Dados do DataSUS citados na pesquisa demonstram, por exemplo, que mulheres negras enfrentam o dobro do risco de morte materna em relação a mulheres brancas, "uma disparidade que se conecta diretamente às restrições materiais e espaciais de locomoção impostas pela segregação urbana".

Transporte universal

Um dos focos do estudo é demonstrar que a remoção da principal barreira econômica ao transporte público, que é o custo da tarifa, por meio da implantação da tarifa zero universal, tem potencial para atuar como uma política estruturante de redução de desigualdades, indo muito além de uma simples medida de transporte público.

"Tem potencial de transformar a relação da sociedade com uma política pública, tal qual o Sistema Único de Saúde (SUS) propiciou, mas agora do ponto de vista do transporte", observa Paíque Duques Santarém, pesquisador da UnB (Universidade de Brasília) e um dos autores do artigo.

Essa desoneração integral do custo da tarifa, na análise dos pesquisadores, constituiria uma ferramenta estratégica para garantir o acesso efetivo aos equipamentos públicos, assegurar a continuidade do cuidado terapêutico e "tensionar, de forma definitiva, os padrões históricos de exclusão territorial e racial que fragmentam as cidades brasileiras".

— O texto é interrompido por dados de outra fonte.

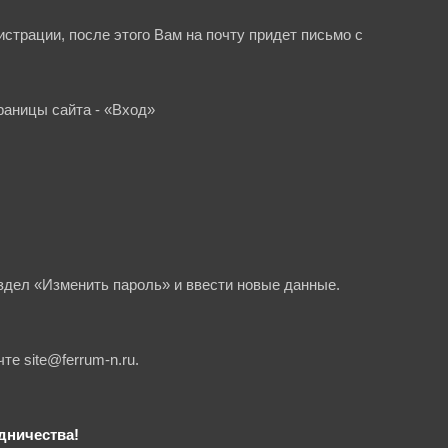
страции, после этого Вам на почту придет письмо с
траницы сайта - «Вход»
аздел «Изменить пароль» и ввести новые данные.
очте
site@ferrum-n.ru
.
дничества!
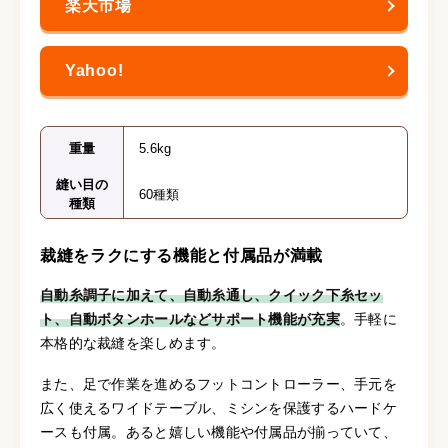
重量
5.6kg
縫い目の
60種類
種類
裁縫をラクにする機能と付属品が満載
自動糸調子に加えて、自動糸通し、クイック下糸セッ
ト、自動ボタンホールなどサポート機能が充実
。手軽に
本格的な裁縫を楽しめます。
また、足で作業を進めるフットコントローラー、手元を
広く使えるワイドテーブル、ミシンを保護するハードケ
ースも付属。あると嬉しい機能や付属品が揃っていて、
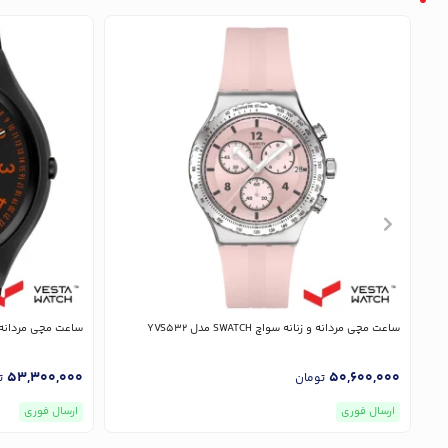
ساعت مچی مردانه و زنانه سواچ SWATCH مدل YVS532
ساعت مچی مردانه و زنانه سوا
53,300,000
50,600,000
تومان
ت
ارسال فوری
ارسال فوری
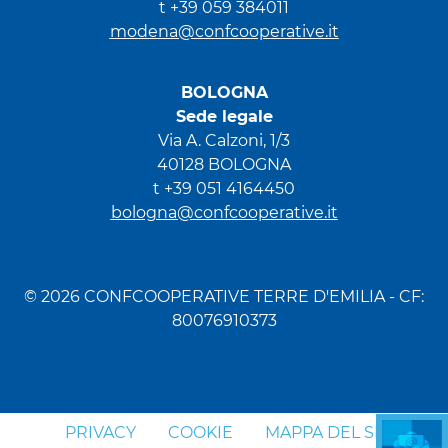
t +39 059 384011
modena@confcooperative.it
BOLOGNA
Sede legale
Via A. Calzoni, 1/3
40128 BOLOGNA
t +39 051 4164450
bologna@confcooperative.it
© 2026 CONFCOOPERATIVE TERRE D'EMILIA - CF:
80076910373
PRIVACY
COOKIE
MAPPA DEL SITO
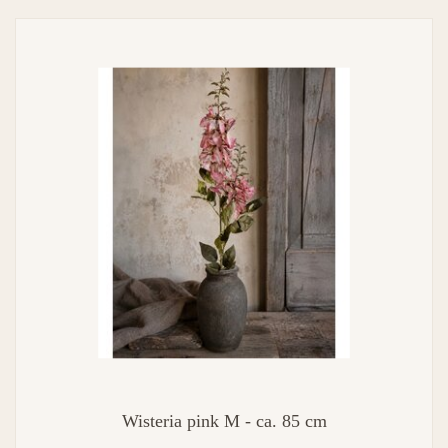
Wisteria pink M - ca. 85 cm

Em um estudo anterior, o mesmo grupo de pesquisa envolvido no projeto sobre tarifa zero e suas possibilidades de expansão no Brasil aponta que a implementação da gratuidade no transporte público nas 27 capitais brasileiras também representaria uma injeção de R$ 60,3 bilhões anuais na economia do país e poderia ter um efeito semelhante ao do Bolsa Família.